By March 23, 2020July 2nd, 2020News
St Mary's College water rocket launch

Learning how things fly is a game of numbers and on Friday 13 March, 250 female secondary students from Ipswich launched more than 300 rockets towards getting more girls in aviation and aerospace careers.

Currently females account for only 6% of aeroplane pilots, 8% of aerospace engineers and 3% of aircraft maintenance engineers, with the first Girls in Aerospace STEM Day championing the many different STEM career options available for women, funded through a Queensland Women’s Week community grant.

Students from St Mary’s College, Ipswich and St Augustine’s College, Springfield were invited to gain an introduction to aerospace theory, constructing and launching their own water rockets made from repurposed materials, then later launching 100 chemical rockets over 100 metres in the air.

As part of the day, students had the opportunity to ask questions of an all-female panel of industry professionals including RAAF Pilot Mel Russell, UQ Aerospace Engineer Isabelle Flemming, Aeropower Helicopter Pilot Alanna Carew and GE Aviation Aircraft Maintenance Engineer Jodie Fair, who shared their advice for aviation and aerospace careers.

And the common theme of advice was to get out there and have a go. “The best advice I can give is to say ‘yes’ to things,” said RAAF Pilot Mel Russell, who shared about her career in military aviation taking her around the world.

UQ Aerospace Engineer Isabelle Flemming agreed saying, “You don’t get one go at this—there are lots of goes.
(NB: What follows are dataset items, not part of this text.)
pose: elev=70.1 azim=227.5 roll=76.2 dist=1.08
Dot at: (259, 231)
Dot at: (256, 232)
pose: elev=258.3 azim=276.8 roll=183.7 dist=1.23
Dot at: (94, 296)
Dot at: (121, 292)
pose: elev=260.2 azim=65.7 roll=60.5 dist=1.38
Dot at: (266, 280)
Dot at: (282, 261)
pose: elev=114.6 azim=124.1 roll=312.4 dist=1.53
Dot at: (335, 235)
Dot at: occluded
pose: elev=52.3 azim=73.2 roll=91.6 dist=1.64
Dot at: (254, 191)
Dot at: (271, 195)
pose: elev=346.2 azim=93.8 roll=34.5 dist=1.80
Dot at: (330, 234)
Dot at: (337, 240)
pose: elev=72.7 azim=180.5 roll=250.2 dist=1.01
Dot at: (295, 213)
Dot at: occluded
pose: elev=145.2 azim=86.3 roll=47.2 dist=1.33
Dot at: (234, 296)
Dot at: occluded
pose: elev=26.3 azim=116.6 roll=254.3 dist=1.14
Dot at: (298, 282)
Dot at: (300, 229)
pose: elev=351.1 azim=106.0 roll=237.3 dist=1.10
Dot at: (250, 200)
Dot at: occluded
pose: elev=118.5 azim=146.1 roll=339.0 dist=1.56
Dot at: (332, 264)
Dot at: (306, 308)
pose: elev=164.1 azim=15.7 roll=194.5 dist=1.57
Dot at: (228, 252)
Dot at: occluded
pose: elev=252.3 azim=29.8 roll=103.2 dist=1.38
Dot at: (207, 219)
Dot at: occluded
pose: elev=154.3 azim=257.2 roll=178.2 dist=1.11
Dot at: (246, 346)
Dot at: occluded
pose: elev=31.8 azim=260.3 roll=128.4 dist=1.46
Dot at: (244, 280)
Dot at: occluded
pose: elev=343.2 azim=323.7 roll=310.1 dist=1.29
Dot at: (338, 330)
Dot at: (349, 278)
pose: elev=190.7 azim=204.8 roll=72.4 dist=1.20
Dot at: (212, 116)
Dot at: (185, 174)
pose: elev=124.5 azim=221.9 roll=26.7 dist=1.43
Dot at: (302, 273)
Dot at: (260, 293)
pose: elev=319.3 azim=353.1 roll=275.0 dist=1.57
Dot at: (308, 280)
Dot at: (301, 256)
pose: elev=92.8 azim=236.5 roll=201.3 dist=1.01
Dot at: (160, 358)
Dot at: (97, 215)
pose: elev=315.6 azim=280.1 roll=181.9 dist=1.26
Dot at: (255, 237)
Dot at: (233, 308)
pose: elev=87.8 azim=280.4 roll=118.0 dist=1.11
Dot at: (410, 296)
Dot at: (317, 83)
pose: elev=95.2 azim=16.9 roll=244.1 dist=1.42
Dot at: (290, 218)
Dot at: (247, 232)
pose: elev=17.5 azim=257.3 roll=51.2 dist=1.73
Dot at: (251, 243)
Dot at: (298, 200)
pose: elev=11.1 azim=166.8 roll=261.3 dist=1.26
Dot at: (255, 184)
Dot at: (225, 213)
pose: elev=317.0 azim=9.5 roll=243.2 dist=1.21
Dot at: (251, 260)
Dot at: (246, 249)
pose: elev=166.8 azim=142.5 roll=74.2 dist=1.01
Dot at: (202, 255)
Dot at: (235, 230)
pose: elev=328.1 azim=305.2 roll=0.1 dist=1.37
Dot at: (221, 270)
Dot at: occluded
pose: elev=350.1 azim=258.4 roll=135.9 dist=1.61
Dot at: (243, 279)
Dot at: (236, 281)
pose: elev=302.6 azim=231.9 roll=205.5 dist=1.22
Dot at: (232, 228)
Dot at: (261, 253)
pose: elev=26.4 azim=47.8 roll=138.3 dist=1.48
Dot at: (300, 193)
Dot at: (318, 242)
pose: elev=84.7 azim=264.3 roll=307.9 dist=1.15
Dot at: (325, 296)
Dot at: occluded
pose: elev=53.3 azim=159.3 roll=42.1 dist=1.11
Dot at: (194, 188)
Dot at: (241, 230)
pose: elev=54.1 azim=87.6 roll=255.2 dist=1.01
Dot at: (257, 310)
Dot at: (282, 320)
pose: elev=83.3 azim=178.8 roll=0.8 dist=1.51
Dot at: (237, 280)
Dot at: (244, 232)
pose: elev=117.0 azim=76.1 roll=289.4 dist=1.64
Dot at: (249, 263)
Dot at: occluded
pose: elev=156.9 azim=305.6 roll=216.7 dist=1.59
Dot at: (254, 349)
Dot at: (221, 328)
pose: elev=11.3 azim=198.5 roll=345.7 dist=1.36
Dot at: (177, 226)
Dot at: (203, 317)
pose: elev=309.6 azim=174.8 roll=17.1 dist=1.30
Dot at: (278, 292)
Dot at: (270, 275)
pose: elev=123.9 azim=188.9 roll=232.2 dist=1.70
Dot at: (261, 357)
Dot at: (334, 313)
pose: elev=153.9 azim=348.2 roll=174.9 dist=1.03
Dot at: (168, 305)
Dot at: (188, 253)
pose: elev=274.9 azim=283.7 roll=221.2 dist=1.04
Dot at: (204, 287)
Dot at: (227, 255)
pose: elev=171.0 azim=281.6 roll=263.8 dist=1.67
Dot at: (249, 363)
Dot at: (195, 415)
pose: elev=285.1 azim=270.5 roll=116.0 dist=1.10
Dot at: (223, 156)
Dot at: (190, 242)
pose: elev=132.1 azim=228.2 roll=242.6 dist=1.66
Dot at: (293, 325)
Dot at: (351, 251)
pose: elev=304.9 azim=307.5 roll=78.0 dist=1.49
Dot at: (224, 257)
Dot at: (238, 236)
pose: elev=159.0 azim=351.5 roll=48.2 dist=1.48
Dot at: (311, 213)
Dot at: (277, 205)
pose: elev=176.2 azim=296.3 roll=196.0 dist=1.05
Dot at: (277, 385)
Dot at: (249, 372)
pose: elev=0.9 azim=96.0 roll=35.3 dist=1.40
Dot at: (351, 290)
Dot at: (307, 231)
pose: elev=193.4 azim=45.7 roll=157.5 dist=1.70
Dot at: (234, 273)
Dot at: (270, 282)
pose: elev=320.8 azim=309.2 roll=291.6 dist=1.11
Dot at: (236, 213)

Fail as much as you can by trying new things and working out what’s not for you.

“Don’t box yourself into labels. These experiences will take you wherever you want,” said Ms Flemming.

“Get used to being uncomfortable,” said Aircraft Maintenance Engineer Ms Fair, who spoke of loving planes and flight from an early age, but didn’t want to be a pilot. Instead she wanted to work with her hands and would love to get into the growing Australian space industry.

“Don’t listen to anyone who says you can’t do it,” Ms Fair said.

The Girls in Aerospace STEM was organised by the Queensland Rocketry Society and STEM education provider It’s Rocket Science Adventures.

Member of Queensland Rocketry Society, Petar Nikolic said that the event was a great way to promote rocketry and STEM careers for young women, saying, “Sally Ride, the first US woman in space, said ‘Young girls need to see role models in whatever careers they may choose, just so they can picture themselves doing those jobs someday. You can’t be what you can’t see.’

“Getting hands-on with the rockets and talking to people who live and breathe aerospace is a fantastic opportunity for these young women,” said Mr Nikolic.

It’s Rocket Science Adventures Founder Cran Middlecoat, who is himself an airline pilot, praised the work of leading female CEOs in aerospace for inspiring young women to pursue STEM based careers.

“People like Carley Scott, Megan Clarke and Lisa Harvey-Smith are doing great things to inspire girls to pursue aerospace careers, but when only 6% of pilots are women, we need to keep inspiring women at grass roots levels,” said Mr Middlecoat.

“Flight and space science is not just for the boys—that’s why our school programs and events such as these are so important—they create career pathways and show how exciting the science, technology, engineering and maths curriculum can be.”

As a recent member of the Queensland Government’s Aerospace Gateway to Industry Schools program, St Mary’s College Ipswich was seen as the ideal school to host the event.

College Principal Judith Finan said, “As a new Aerospace Gateway to Industry School, we have introduced vocational pathways including a Certificate III in aviation and Certificate II in Engineering,” said Ms Finan.

“In advocating for young women in the Science, Mathematics, Technologies and Engineering fields, the College is committed to sourcing pathway opportunities where our girls will be valued and situated well for success,” she said.